Mr Mullarkey described RoSPA’s ongoing battle to have accidents accepted on to the main stage of public health prioritisation, with a particular barrier posed by the unchallenged dominance of disease.
With accidents the number one cause of preventable, premature death up to the age of 60, ahead of other causes including preventable cancers, alcohol-related conditions, ischaemic heart disease and respiratory diseases, he says that there is a clear case for action to reduce them.
In his foreword to RoSPA’s Annual Review 2012/13, published for the meeting, Mr Mullarkey said that, while individual medics and public health specialists have been convinced by the figures, "the establishment is unmoved”.
"It is easy to see why,” he writes. "The current priorities are entrenched and defended by some of the most capable (and well-funded) lobbyists in the country. Who would dare to take on cancer and heart disease in these conditions of public opinion, even if new evidence said otherwise? In the last few decades, these causes of death have achieved an untouchable superiority in primacy which bears some inspection.”
He continues: "But there is one potential ally to our cause which none shall stand against - the NHS itself. The doubling of costs in a decade is just the superficial indicator of the deeper issue described more clearly in the doubling of A&E attendances. If the NHS is to survive, it must deal with this over-pressure. The bulk of the 21million A&E attendances in England are caused by accidents - for which we have already invented the cure. That cure is welcomed by the patient, is cheap and easy to administer and it works.
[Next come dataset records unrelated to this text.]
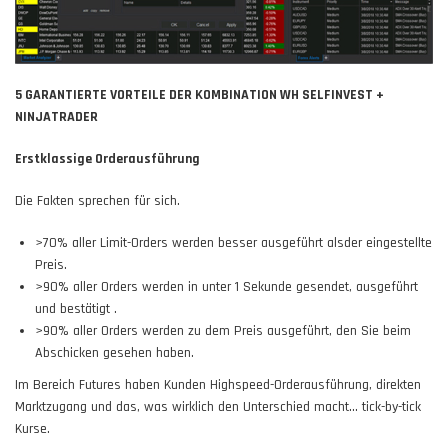
5 GARANTIERTE VORTEILE DER KOMBINATION WH SELFINVEST +
NINJATRADER
Erstklassige Orderausführung
Die Fakten sprechen für sich.
>70% aller Limit-Orders werden besser ausgeführt alsder eingestellte
Preis.
>90% aller Orders werden in unter 1 Sekunde gesendet, ausgeführt
und bestätigt .
>90% aller Orders werden zu dem Preis ausgeführt, den Sie beim
Abschicken gesehen haben.
Im Bereich Futures haben Kunden Highspeed-Orderausführung, direkten
Marktzugang und das, was wirklich den Unterschied macht... tick-by-tick
Kurse.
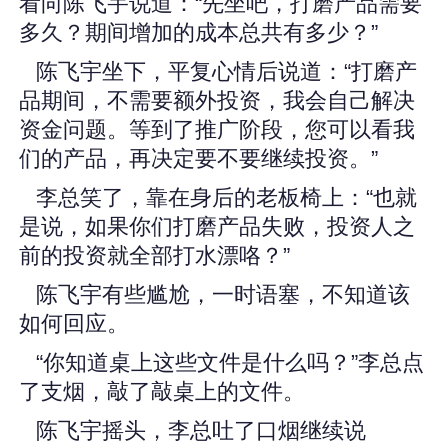
看向陈飞宇说道：“先坐吧，打磨产品需要
多久？期间增加的成本总共有多少？”
陈飞宇坐下，平复心情后说道：“打磨产
品期间，不需要额外投资，我会自己解决
资金问题。等到了推广阶段，您可以看我
们的产品，再决定要不要继续投资。”
李总笑了，靠在身后的老板椅上：“也就
是说，如果你们打磨产品失败，投资人之
前的投资就全部打水漂咯？”
陈飞宇有些尴尬，一时语塞，不知道该
如何回应。
“你知道桌上这些文件是什么吗？”李总点
了支烟，敲了敲桌上的文件。
陈飞宇摇头，李总吐了口烟继续说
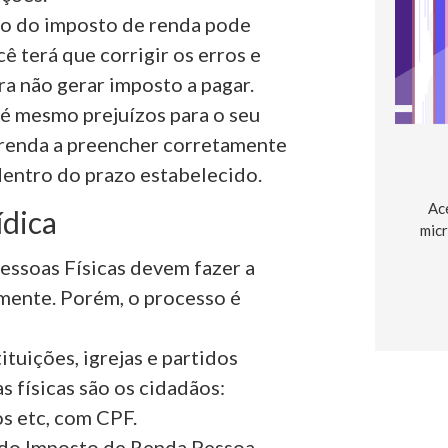
ão do imposto de renda pode
cê terá que corrigir os erros e
a não gerar imposto a pagar.
té mesmo prejuízos para o seu
Aprenda a preencher corretamente
dentro do prazo estabelecido.
Ac
ídica
micr
Pessoas Físicas devem fazer a
mente. Porém, o processo é
ituições, igrejas e partidos
s físicas são os cidadãos:
s etc, com CPF.
o do Imposto de Renda Pessoa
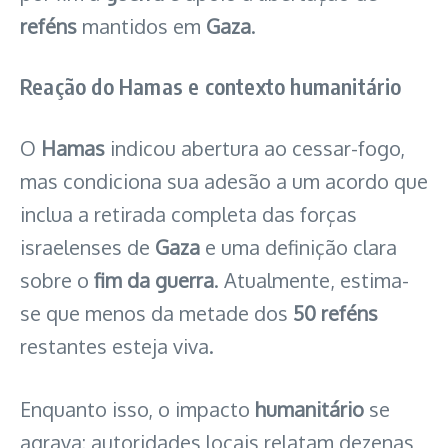
reféns
mantidos em
Gaza
.
Reação do Hamas e contexto humanitário
O
Hamas
indicou abertura ao cessar-fogo,
mas condiciona sua adesão a um acordo que
inclua a retirada completa das forças
israelenses de
Gaza
e uma definição clara
sobre o
fim da guerra
. Atualmente, estima-
se que menos da metade dos
50 reféns
restantes esteja viva.
Enquanto isso, o impacto
humanitário
se
agrava: autoridades locais relatam dezenas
In a project we ran between 2008 and 2010, in one area in Liverpool, we reduced hospital admissions in the 0-5 age group (the highest accident levels) by more than 50 per cent.”
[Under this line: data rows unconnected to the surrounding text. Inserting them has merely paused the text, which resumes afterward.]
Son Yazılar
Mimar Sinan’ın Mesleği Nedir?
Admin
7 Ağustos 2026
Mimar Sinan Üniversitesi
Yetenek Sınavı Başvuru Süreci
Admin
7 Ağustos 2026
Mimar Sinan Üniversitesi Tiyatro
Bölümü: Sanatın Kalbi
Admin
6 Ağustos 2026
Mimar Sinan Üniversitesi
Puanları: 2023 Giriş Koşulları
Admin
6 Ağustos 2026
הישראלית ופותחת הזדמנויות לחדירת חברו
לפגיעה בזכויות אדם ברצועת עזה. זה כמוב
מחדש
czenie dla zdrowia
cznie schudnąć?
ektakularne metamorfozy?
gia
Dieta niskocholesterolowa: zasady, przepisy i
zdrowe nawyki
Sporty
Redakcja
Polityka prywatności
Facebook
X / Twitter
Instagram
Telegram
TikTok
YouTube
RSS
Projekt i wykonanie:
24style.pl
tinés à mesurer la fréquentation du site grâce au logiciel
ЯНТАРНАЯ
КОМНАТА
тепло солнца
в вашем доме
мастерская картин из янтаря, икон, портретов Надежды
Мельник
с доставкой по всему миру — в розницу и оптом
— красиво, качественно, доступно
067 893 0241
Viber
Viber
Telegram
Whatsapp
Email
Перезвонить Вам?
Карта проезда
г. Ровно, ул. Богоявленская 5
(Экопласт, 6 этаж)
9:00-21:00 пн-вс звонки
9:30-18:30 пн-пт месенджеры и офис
Re-inventing and re-delivering Liverpool’s success in every part of the country, with people learning anew how to take responsibility for themselves and their loved ones, would represent "an organisational revolution in our healthcare system”, says Mr Mullarkey. Likening the case for accident prevention to other great discoveries and inventions for which the UK is known, he says: "It is time, we believe, to take these ‘radical’ but inescapable ideas through the buffers. If all great invention is based on first principle, then there is an immutable one: Prevention is far better than cure.”